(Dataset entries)
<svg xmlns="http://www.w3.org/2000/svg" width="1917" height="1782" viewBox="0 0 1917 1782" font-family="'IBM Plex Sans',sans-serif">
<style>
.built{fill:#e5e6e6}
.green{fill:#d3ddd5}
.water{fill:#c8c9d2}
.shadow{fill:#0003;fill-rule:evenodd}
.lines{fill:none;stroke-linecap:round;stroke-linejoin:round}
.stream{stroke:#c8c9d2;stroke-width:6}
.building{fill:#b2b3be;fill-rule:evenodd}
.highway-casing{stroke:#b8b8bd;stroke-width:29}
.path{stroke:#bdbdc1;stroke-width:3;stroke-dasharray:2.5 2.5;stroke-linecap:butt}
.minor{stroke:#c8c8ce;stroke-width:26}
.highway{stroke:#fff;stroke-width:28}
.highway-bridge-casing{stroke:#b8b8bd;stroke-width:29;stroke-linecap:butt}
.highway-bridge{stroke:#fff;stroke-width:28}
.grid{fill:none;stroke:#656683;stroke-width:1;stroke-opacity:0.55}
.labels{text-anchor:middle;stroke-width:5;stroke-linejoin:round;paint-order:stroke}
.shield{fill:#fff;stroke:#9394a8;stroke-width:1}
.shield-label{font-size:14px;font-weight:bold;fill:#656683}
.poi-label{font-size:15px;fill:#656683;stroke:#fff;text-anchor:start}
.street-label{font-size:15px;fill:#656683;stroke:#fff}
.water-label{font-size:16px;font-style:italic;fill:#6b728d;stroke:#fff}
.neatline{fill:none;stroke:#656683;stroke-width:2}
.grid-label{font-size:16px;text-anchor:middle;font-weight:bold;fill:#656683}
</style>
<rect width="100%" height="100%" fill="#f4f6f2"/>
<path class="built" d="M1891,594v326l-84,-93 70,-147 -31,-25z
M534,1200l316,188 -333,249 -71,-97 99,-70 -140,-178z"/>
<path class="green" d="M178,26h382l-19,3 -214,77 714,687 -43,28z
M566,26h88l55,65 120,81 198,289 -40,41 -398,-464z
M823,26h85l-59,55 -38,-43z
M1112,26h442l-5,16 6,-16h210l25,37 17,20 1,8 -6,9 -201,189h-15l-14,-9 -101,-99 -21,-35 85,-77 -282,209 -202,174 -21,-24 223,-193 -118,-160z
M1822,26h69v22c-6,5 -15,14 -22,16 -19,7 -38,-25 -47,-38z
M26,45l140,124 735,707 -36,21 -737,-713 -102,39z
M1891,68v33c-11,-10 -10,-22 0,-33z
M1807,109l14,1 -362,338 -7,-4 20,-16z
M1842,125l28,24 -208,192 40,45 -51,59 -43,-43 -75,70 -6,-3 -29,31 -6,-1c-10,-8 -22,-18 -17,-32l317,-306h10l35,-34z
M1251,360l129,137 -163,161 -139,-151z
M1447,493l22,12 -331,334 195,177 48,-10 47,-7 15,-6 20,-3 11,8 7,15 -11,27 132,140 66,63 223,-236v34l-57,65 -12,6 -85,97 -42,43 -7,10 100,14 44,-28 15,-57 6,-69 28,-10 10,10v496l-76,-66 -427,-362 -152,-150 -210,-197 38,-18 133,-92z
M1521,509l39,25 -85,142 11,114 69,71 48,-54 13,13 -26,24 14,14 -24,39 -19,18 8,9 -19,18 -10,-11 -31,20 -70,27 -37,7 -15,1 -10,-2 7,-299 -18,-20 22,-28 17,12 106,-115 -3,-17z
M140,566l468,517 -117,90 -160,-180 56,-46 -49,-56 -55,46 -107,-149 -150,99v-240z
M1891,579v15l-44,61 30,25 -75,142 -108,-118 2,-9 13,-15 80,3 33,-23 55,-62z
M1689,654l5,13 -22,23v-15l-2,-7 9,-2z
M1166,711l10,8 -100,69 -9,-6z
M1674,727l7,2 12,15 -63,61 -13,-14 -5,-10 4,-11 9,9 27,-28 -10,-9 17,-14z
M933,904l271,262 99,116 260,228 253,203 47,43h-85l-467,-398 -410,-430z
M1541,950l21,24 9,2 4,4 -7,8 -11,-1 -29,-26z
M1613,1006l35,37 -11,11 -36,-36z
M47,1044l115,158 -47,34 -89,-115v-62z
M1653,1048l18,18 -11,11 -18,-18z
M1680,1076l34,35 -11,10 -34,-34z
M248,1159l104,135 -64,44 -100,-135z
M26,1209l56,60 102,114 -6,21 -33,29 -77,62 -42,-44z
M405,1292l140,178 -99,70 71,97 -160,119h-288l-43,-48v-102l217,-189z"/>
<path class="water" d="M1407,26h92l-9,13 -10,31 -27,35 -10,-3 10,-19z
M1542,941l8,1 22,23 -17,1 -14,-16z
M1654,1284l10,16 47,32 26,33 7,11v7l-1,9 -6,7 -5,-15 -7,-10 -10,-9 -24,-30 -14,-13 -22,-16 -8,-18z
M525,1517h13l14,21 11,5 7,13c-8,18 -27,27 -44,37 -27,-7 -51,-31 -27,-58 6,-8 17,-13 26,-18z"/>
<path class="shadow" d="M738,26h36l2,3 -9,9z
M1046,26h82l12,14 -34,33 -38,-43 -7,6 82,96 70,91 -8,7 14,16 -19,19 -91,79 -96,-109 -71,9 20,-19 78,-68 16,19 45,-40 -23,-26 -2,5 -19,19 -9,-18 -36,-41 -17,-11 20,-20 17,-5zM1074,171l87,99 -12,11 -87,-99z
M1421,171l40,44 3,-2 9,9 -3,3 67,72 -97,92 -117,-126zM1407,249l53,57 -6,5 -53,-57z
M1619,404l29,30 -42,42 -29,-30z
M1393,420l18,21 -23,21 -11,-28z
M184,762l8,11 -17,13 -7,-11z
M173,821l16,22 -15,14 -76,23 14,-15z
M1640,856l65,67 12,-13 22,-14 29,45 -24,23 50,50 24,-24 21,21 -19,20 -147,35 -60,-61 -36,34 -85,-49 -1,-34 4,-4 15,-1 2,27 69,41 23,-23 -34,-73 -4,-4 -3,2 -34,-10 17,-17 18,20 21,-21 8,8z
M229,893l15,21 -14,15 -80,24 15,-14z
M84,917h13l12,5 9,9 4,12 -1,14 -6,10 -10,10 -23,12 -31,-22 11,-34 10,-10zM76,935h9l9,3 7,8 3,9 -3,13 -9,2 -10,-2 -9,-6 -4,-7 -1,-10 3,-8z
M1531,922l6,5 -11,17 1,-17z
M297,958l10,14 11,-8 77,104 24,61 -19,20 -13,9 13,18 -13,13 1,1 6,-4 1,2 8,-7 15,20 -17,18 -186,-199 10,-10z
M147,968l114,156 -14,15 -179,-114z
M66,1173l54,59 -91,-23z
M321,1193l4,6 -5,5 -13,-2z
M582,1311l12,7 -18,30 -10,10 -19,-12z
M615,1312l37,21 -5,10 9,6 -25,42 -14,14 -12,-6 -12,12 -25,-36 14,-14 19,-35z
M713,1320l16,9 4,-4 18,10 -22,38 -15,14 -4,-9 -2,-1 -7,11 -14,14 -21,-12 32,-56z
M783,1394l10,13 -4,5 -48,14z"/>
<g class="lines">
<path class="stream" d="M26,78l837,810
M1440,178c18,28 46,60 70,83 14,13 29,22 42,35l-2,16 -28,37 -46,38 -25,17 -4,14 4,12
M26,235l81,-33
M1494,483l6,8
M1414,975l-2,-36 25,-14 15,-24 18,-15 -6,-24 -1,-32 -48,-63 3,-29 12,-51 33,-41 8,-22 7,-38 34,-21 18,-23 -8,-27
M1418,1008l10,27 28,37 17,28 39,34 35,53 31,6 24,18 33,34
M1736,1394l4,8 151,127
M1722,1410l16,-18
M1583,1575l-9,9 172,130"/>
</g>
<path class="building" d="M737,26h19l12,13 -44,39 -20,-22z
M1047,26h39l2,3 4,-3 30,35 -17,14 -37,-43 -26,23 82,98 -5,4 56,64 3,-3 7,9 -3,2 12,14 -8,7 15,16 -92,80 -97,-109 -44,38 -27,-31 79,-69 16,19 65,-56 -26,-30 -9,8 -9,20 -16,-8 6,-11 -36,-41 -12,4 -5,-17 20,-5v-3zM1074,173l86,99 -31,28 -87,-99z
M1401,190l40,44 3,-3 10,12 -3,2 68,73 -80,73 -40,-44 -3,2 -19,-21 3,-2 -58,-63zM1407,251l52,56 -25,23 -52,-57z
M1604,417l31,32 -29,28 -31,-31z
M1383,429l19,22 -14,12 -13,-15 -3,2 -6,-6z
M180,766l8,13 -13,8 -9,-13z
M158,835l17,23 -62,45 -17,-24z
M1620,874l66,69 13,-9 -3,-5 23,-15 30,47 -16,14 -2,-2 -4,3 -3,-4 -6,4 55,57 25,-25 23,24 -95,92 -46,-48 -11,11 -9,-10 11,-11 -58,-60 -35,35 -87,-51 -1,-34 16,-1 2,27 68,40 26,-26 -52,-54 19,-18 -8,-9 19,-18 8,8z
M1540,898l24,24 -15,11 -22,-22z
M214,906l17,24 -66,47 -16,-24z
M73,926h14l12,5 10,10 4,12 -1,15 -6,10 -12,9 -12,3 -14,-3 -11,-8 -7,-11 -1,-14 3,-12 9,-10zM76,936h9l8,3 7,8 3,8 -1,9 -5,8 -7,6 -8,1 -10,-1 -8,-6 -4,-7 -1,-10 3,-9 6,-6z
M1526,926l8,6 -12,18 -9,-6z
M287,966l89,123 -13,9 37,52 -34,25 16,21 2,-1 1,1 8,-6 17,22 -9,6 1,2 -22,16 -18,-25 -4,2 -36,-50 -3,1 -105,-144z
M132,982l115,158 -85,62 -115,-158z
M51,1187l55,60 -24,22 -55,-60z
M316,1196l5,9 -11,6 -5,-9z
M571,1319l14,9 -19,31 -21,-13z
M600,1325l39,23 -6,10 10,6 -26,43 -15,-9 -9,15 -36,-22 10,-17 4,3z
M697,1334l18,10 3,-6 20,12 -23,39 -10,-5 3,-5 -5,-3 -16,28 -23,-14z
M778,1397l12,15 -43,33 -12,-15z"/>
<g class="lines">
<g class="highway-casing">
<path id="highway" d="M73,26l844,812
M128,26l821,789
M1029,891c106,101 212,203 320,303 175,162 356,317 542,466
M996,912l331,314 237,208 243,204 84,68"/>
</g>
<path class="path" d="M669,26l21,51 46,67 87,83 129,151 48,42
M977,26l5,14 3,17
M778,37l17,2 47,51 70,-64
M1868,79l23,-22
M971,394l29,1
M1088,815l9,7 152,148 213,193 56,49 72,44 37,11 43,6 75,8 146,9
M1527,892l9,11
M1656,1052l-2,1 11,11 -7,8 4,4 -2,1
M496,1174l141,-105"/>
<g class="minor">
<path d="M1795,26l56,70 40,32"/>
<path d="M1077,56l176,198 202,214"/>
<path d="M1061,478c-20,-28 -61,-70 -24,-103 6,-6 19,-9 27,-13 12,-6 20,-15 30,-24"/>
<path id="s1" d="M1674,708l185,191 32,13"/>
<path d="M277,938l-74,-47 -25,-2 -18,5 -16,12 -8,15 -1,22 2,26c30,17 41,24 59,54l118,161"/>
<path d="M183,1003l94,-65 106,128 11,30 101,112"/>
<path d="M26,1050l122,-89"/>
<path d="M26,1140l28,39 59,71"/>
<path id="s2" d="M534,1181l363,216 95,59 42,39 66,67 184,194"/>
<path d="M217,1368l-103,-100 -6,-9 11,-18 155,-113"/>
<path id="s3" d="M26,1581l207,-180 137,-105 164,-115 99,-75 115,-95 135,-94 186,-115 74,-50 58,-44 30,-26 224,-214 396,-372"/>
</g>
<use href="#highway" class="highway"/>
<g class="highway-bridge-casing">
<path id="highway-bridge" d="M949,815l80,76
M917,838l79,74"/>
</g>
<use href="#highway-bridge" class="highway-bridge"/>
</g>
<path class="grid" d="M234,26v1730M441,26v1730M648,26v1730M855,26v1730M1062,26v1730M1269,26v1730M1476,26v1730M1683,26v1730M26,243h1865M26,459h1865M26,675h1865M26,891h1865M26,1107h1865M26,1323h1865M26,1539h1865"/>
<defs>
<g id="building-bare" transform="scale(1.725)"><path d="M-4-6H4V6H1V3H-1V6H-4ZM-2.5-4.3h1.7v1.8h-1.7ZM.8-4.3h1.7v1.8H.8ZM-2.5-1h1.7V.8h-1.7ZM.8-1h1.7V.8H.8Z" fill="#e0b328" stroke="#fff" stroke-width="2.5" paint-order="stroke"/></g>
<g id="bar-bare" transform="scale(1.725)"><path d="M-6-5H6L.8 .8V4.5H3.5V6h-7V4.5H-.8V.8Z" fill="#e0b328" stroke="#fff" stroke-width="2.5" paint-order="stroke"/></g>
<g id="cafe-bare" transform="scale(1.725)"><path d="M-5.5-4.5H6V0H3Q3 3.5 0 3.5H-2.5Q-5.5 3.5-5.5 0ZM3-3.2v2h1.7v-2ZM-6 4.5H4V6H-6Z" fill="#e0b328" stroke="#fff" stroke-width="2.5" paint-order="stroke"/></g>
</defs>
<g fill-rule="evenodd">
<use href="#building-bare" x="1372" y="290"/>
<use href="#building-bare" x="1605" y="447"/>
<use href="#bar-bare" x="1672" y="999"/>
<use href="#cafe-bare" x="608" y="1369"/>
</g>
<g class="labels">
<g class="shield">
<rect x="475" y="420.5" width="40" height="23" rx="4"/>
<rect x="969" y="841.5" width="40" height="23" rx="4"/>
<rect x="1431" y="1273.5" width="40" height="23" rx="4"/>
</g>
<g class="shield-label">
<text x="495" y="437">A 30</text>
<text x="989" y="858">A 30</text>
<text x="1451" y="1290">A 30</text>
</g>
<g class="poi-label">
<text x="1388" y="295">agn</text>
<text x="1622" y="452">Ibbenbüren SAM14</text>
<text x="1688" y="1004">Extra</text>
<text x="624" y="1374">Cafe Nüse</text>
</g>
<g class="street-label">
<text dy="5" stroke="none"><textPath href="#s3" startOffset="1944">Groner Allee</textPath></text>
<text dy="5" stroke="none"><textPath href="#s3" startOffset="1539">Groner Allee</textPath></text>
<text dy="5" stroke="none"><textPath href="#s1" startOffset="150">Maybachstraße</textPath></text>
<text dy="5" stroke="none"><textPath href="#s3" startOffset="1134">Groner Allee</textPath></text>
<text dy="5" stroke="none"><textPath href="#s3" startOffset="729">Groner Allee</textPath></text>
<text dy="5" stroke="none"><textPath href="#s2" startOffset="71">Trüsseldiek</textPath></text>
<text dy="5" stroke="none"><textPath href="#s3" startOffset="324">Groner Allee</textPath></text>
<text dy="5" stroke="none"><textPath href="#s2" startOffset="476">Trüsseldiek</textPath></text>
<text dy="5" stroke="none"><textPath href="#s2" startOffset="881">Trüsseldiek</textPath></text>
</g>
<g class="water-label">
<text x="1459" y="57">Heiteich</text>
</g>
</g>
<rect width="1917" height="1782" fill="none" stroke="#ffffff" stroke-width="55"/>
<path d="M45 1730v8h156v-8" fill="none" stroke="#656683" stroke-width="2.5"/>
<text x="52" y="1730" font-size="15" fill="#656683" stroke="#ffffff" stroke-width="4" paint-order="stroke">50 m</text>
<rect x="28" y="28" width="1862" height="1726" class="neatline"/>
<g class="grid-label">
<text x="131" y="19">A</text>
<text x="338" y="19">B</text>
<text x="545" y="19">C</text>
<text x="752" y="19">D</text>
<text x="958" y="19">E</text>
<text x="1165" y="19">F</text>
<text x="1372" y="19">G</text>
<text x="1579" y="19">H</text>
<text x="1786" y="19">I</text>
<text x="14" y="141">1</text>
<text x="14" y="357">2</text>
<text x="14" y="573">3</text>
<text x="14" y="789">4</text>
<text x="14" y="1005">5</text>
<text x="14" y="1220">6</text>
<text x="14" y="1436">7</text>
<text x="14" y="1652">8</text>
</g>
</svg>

* WORK ORDER
Which lines of the records above contain the word "linejoin"? Report each one.

* RESULT OF THIS EXERCISE
.lines{fill:none;stroke-linecap:round;stroke-linejoin:round}
.labels{text-anchor:middle;stroke-width:5;stroke-linejoin:round;paint-order:stroke}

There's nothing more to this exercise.